Records drawn from a dataset
________

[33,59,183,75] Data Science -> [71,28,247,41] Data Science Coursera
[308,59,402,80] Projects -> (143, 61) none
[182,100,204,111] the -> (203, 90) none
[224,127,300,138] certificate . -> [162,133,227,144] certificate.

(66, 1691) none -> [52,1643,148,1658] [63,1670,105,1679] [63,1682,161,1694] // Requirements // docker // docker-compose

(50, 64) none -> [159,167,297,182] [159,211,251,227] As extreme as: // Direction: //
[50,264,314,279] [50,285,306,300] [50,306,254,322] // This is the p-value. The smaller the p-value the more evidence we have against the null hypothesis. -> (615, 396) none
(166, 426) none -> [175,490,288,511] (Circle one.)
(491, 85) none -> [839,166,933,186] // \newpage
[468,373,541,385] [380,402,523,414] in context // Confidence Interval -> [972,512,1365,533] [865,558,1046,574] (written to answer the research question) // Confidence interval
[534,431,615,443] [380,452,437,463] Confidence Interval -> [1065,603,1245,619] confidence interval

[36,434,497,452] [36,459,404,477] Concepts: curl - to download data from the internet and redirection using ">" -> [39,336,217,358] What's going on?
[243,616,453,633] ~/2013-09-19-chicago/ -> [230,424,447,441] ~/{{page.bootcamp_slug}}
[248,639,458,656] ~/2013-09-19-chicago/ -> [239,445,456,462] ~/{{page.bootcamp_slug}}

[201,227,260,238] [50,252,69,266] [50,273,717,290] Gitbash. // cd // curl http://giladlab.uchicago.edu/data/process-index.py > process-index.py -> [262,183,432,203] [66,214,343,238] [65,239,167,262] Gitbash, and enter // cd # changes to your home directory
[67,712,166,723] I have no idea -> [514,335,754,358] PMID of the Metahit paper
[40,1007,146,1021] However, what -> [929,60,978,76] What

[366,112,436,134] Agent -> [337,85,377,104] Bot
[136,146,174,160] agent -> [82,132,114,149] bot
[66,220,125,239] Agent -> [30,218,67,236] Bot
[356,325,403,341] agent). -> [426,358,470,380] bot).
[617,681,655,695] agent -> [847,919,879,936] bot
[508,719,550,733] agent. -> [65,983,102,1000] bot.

________

**INSTRUCTION**. The records above must be repeated exactly, every one of them.

**RESPONSE TO THE TASK**.
[33,59,183,75] Data Science -> [71,28,247,41] Data Science Coursera
[308,59,402,80] Projects -> (143, 61) none
[182,100,204,111] the -> (203, 90) none
[224,127,300,138] certificate . -> [162,133,227,144] certificate.

(66, 1691) none -> [52,1643,148,1658] [63,1670,105,1679] [63,1682,161,1694] // Requirements // docker // docker-compose

(50, 64) none -> [159,167,297,182] [159,211,251,227] As extreme as: // Direction: //
[50,264,314,279] [50,285,306,300] [50,306,254,322] // This is the p-value. The smaller the p-value the more evidence we have against the null hypothesis. -> (615, 396) none
(166, 426) none -> [175,490,288,511] (Circle one.)
(491, 85) none -> [839,166,933,186] // \newpage
[468,373,541,385] [380,402,523,414] in context // Confidence Interval -> [972,512,1365,533] [865,558,1046,574] (written to answer the research question) // Confidence interval
[534,431,615,443] [380,452,437,463] Confidence Interval -> [1065,603,1245,619] confidence interval

[36,434,497,452] [36,459,404,477] Concepts: curl - to download data from the internet and redirection using ">" -> [39,336,217,358] What's going on?
[243,616,453,633] ~/2013-09-19-chicago/ -> [230,424,447,441] ~/{{page.bootcamp_slug}}
[248,639,458,656] ~/2013-09-19-chicago/ -> [239,445,456,462] ~/{{page.bootcamp_slug}}

[201,227,260,238] [50,252,69,266] [50,273,717,290] Gitbash. // cd // curl http://giladlab.uchicago.edu/data/process-index.py > process-index.py -> [262,183,432,203] [66,214,343,238] [65,239,167,262] Gitbash, and enter // cd # changes to your home directory
[67,712,166,723] I have no idea -> [514,335,754,358] PMID of the Metahit paper
[40,1007,146,1021] However, what -> [929,60,978,76] What

[366,112,436,134] Agent -> [337,85,377,104] Bot
[136,146,174,160] agent -> [82,132,114,149] bot
[66,220,125,239] Agent -> [30,218,67,236] Bot
[356,325,403,341] agent). -> [426,358,470,380] bot).
[617,681,655,695] agent -> [847,919,879,936] bot
[508,719,550,733] agent. -> [65,983,102,1000] bot.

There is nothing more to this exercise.